"'A uniform coat of fine green cloth, value 7 roubles.
"'White cloth trousers.."5 roubles.
"'Twelve shirts of Dutch linen, with ruffles, 10 roubles.
"'A case containing a tea service"2½ roubles.'"
"What rubbish!" interrupted Pougatcheff. "What do I care about tea cases and trousers with ruffles!"
Savelitch cleared his throat, and proceeded to explain.
"Deign to understand, my little father, that it is an inventory of the gentleman's property, stolen by the wretches . . ."
"What wretches?" said Pougatcheff, angrily.
"I beg your pardon, a slip of the tongue," replied Savelitch. "The wretches are not wretches; but thy boys have, for all that, rummaged and plundered. Do not get angry: a horse has four legs, and yet he stumbles.
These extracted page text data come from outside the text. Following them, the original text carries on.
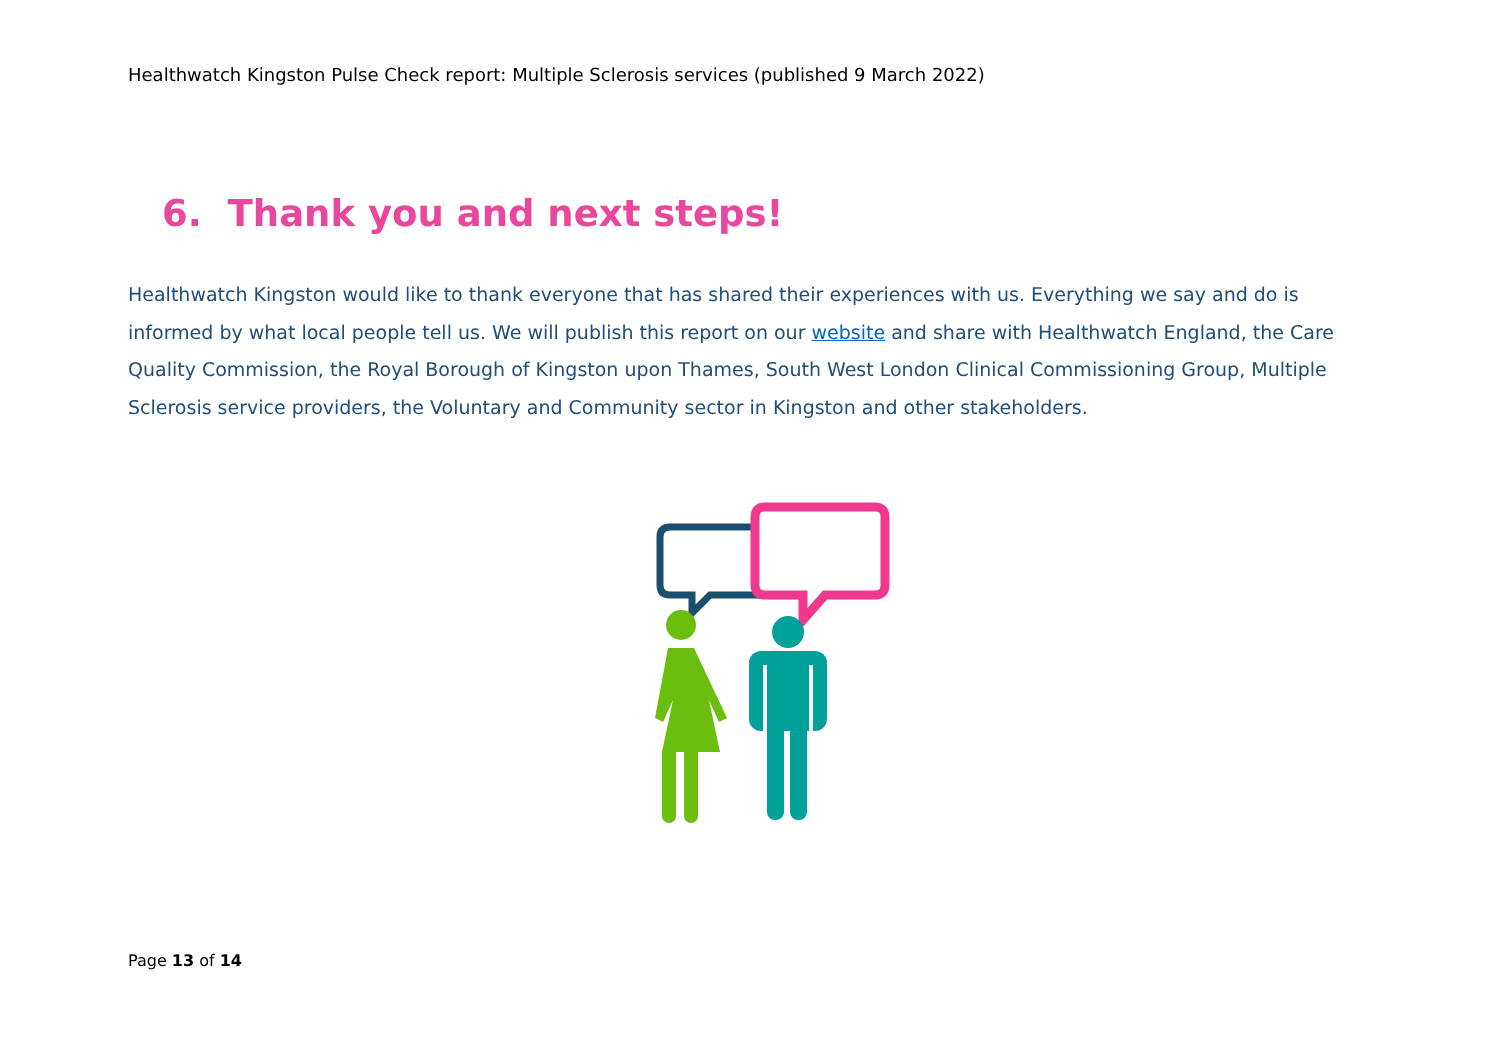Healthwatch Kingston Pulse Check report: Multiple Sclerosis services (published 9 March 2022)
6. Thank you and next steps!
Healthwatch Kingston would like to thank everyone that has shared their experiences with us. Everything we say and do is informed by what local people tell us. We will publish this report on our website and share with Healthwatch England, the Care Quality Commission, the Royal Borough of Kingston upon Thames, South West London Clinical Commissioning Group, Multiple Sclerosis service providers, the Voluntary and Community sector in Kingston and other stakeholders.
Page 13 of 14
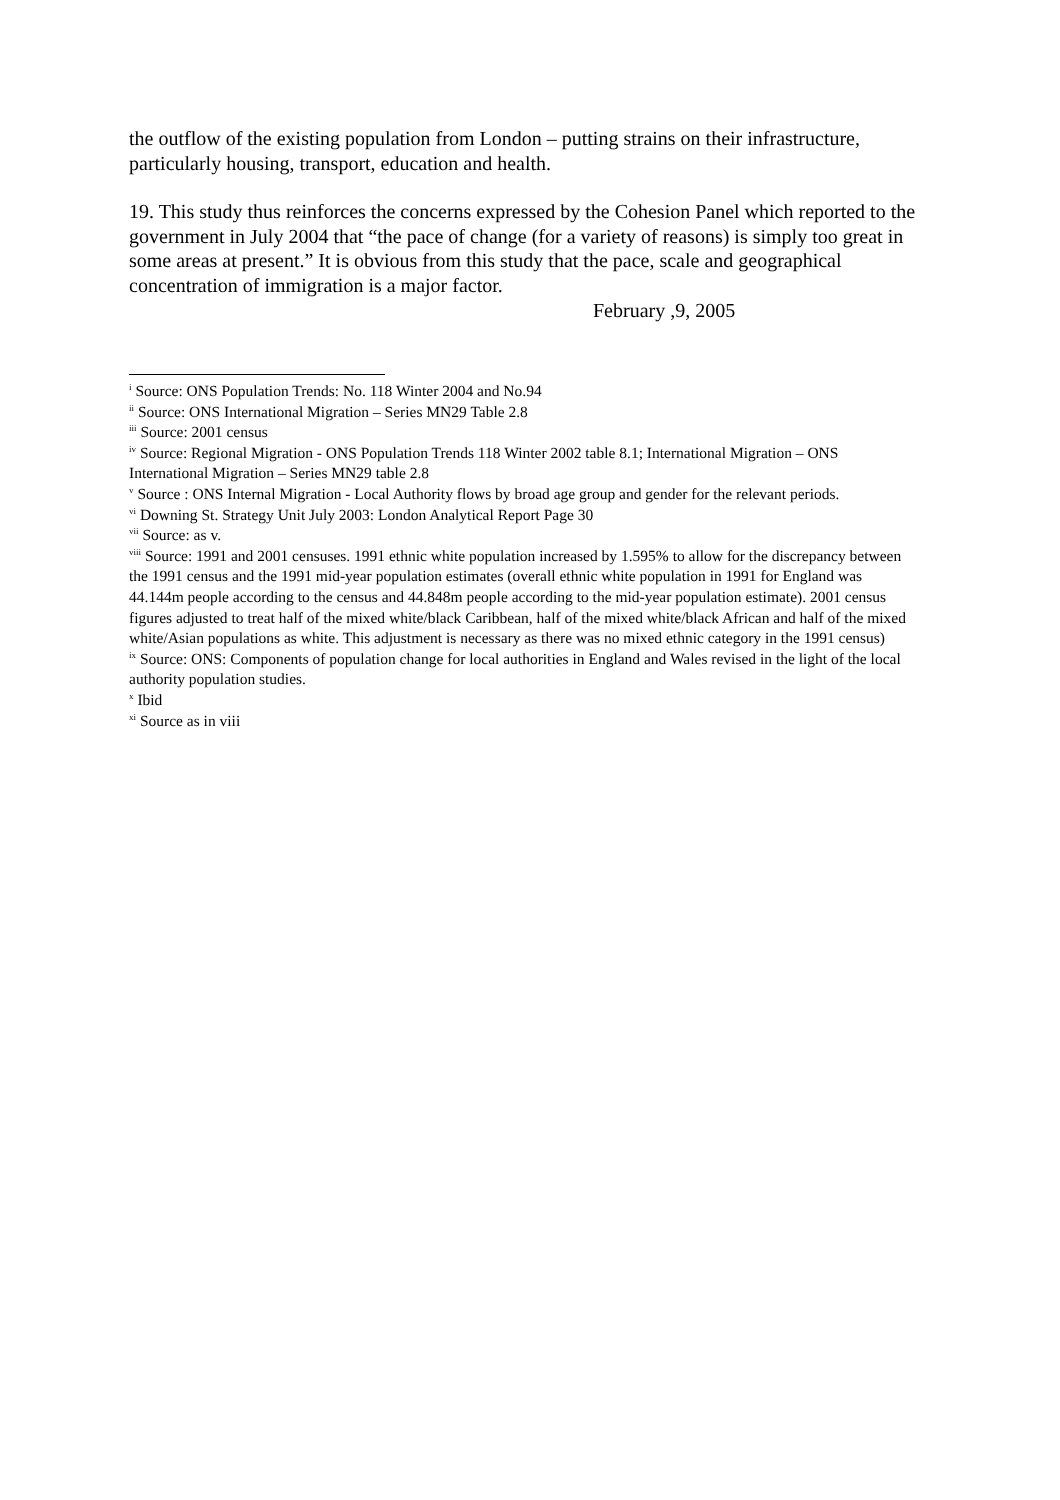the outflow of the existing population from London – putting strains on their infrastructure, particularly housing, transport, education and health.
19. This study thus reinforces the concerns expressed by the Cohesion Panel which reported to the government in July 2004 that “the pace of change (for a variety of reasons) is simply too great in some areas at present.” It is obvious from this study that the pace, scale and geographical concentration of immigration is a major factor.
February ,9, 2005
<sup>i</sup> Source: ONS Population Trends: No. 118 Winter 2004 and No.94
<sup>ii</sup> Source: ONS International Migration – Series MN29 Table 2.8
<sup>iii</sup> Source: 2001 census
<sup>iv</sup> Source: Regional Migration - ONS Population Trends 118 Winter 2002 table 8.1; International Migration – ONS International Migration – Series MN29 table 2.8
<sup>v</sup> Source : ONS Internal Migration - Local Authority flows by broad age group and gender for the relevant periods.
<sup>vi</sup> Downing St. Strategy Unit July 2003: London Analytical Report Page 30
<sup>vii</sup> Source: as v.
<sup>viii</sup> Source: 1991 and 2001 censuses. 1991 ethnic white population increased by 1.595% to allow for the discrepancy between the 1991 census and the 1991 mid-year population estimates (overall ethnic white population in 1991 for England was 44.144m people according to the census and 44.848m people according to the mid-year population estimate). 2001 census figures adjusted to treat half of the mixed white/black Caribbean, half of the mixed white/black African and half of the mixed white/Asian populations as white. This adjustment is necessary as there was no mixed ethnic category in the 1991 census)
<sup>ix</sup> Source: ONS: Components of population change for local authorities in England and Wales revised in the light of the local authority population studies.
<sup>x</sup> Ibid
<sup>xi</sup> Source as in viii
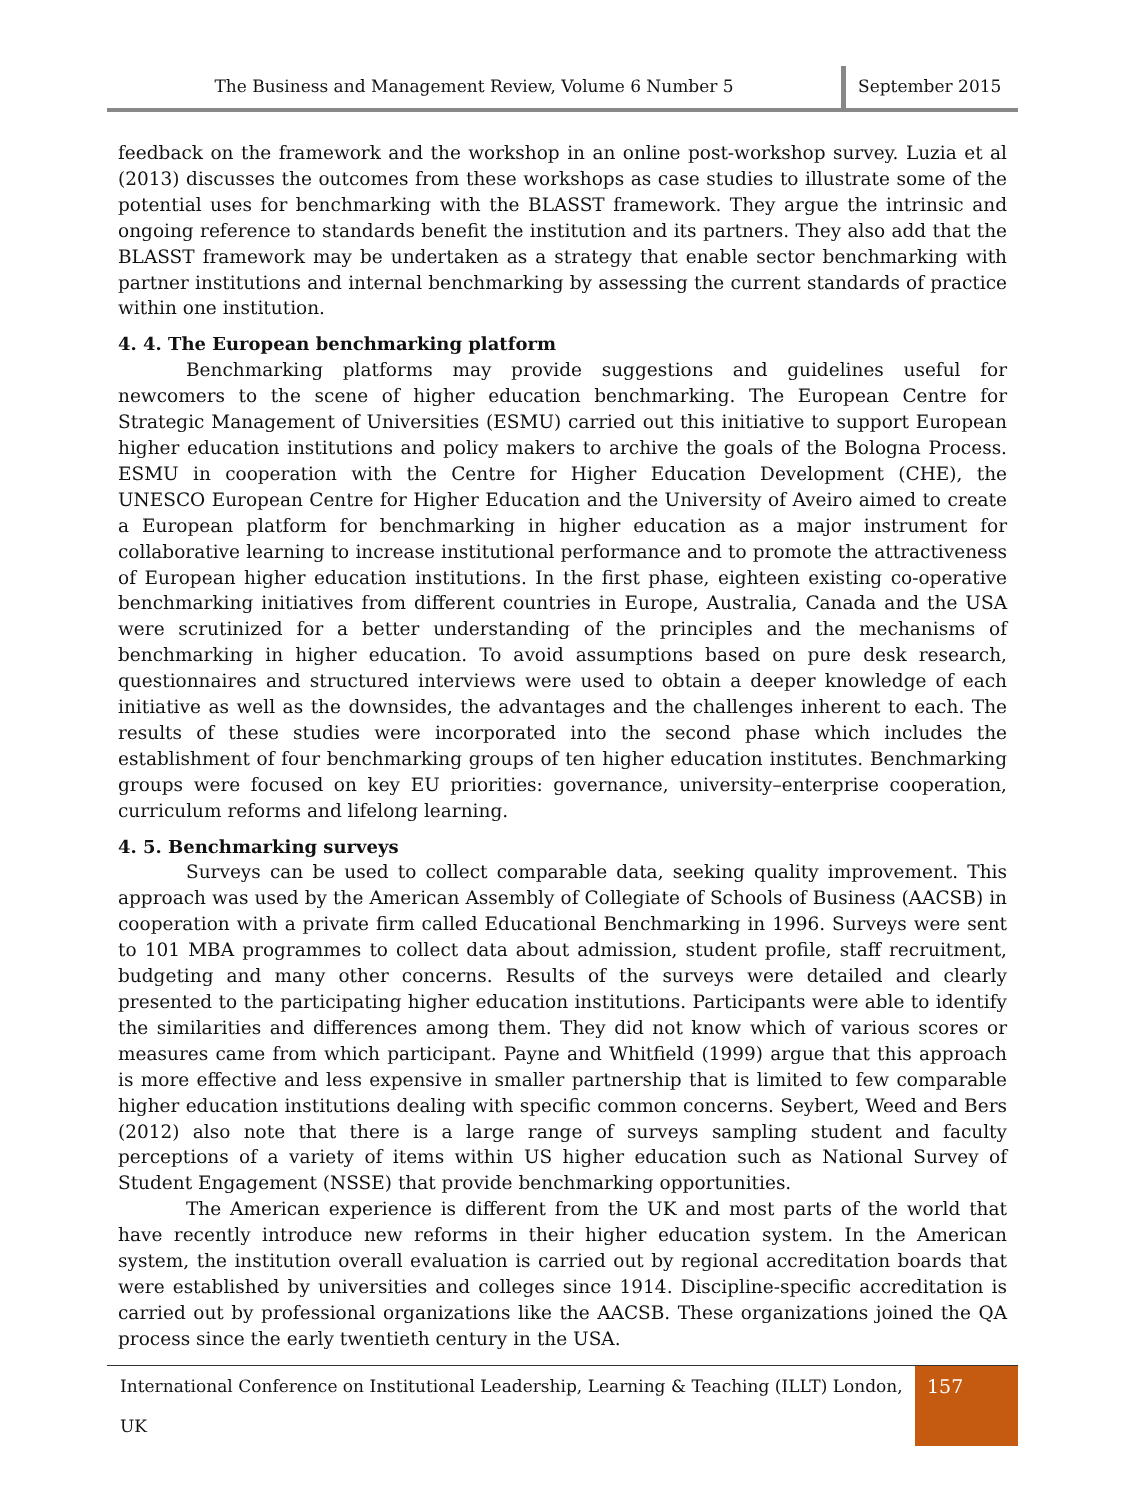The Business and Management Review, Volume 6 Number 5
September 2015
feedback on the framework and the workshop in an online post-workshop survey. Luzia et al (2013) discusses the outcomes from these workshops as case studies to illustrate some of the potential uses for benchmarking with the BLASST framework. They argue the intrinsic and ongoing reference to standards benefit the institution and its partners. They also add that the BLASST framework may be undertaken as a strategy that enable sector benchmarking with partner institutions and internal benchmarking by assessing the current standards of practice within one institution.
4. 4. The European benchmarking platform
Benchmarking platforms may provide suggestions and guidelines useful for newcomers to the scene of higher education benchmarking. The European Centre for Strategic Management of Universities (ESMU) carried out this initiative to support European higher education institutions and policy makers to archive the goals of the Bologna Process. ESMU in cooperation with the Centre for Higher Education Development (CHE), the UNESCO European Centre for Higher Education and the University of Aveiro aimed to create a European platform for benchmarking in higher education as a major instrument for collaborative learning to increase institutional performance and to promote the attractiveness of European higher education institutions. In the first phase, eighteen existing co-operative benchmarking initiatives from different countries in Europe, Australia, Canada and the USA were scrutinized for a better understanding of the principles and the mechanisms of benchmarking in higher education. To avoid assumptions based on pure desk research, questionnaires and structured interviews were used to obtain a deeper knowledge of each initiative as well as the downsides, the advantages and the challenges inherent to each. The results of these studies were incorporated into the second phase which includes the establishment of four benchmarking groups of ten higher education institutes. Benchmarking groups were focused on key EU priorities: governance, university–enterprise cooperation, curriculum reforms and lifelong learning.
4. 5. Benchmarking surveys
Surveys can be used to collect comparable data, seeking quality improvement. This approach was used by the American Assembly of Collegiate of Schools of Business (AACSB) in cooperation with a private firm called Educational Benchmarking in 1996. Surveys were sent to 101 MBA programmes to collect data about admission, student profile, staff recruitment, budgeting and many other concerns. Results of the surveys were detailed and clearly presented to the participating higher education institutions. Participants were able to identify the similarities and differences among them. They did not know which of various scores or measures came from which participant. Payne and Whitfield (1999) argue that this approach is more effective and less expensive in smaller partnership that is limited to few comparable higher education institutions dealing with specific common concerns. Seybert, Weed and Bers (2012) also note that there is a large range of surveys sampling student and faculty perceptions of a variety of items within US higher education such as National Survey of Student Engagement (NSSE) that provide benchmarking opportunities.
The American experience is different from the UK and most parts of the world that have recently introduce new reforms in their higher education system. In the American system, the institution overall evaluation is carried out by regional accreditation boards that were established by universities and colleges since 1914. Discipline-specific accreditation is carried out by professional organizations like the AACSB. These organizations joined the QA process since the early twentieth century in the USA.
International Conference on Institutional Leadership, Learning & Teaching (ILLT) London, UK
157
Now order him to read on."
"Read to the end," said Pougatcheff.
The secretary continued:
"'One cotton counterpane, another of wadded silk, value 4 roubles.
"'A fox fur pelisse, covered with red ratteen, value 40 roubles.
"'Also, a hare-skin touloup, given to thy grace at the wayside inn, value 15 roubles.'"
"What is that?" exclaimed Pougatcheff, with fire in his eyes.
I felt alarmed for the safety of my poor servant. He was about to resume his explanations, but Pougatcheff interrupted him.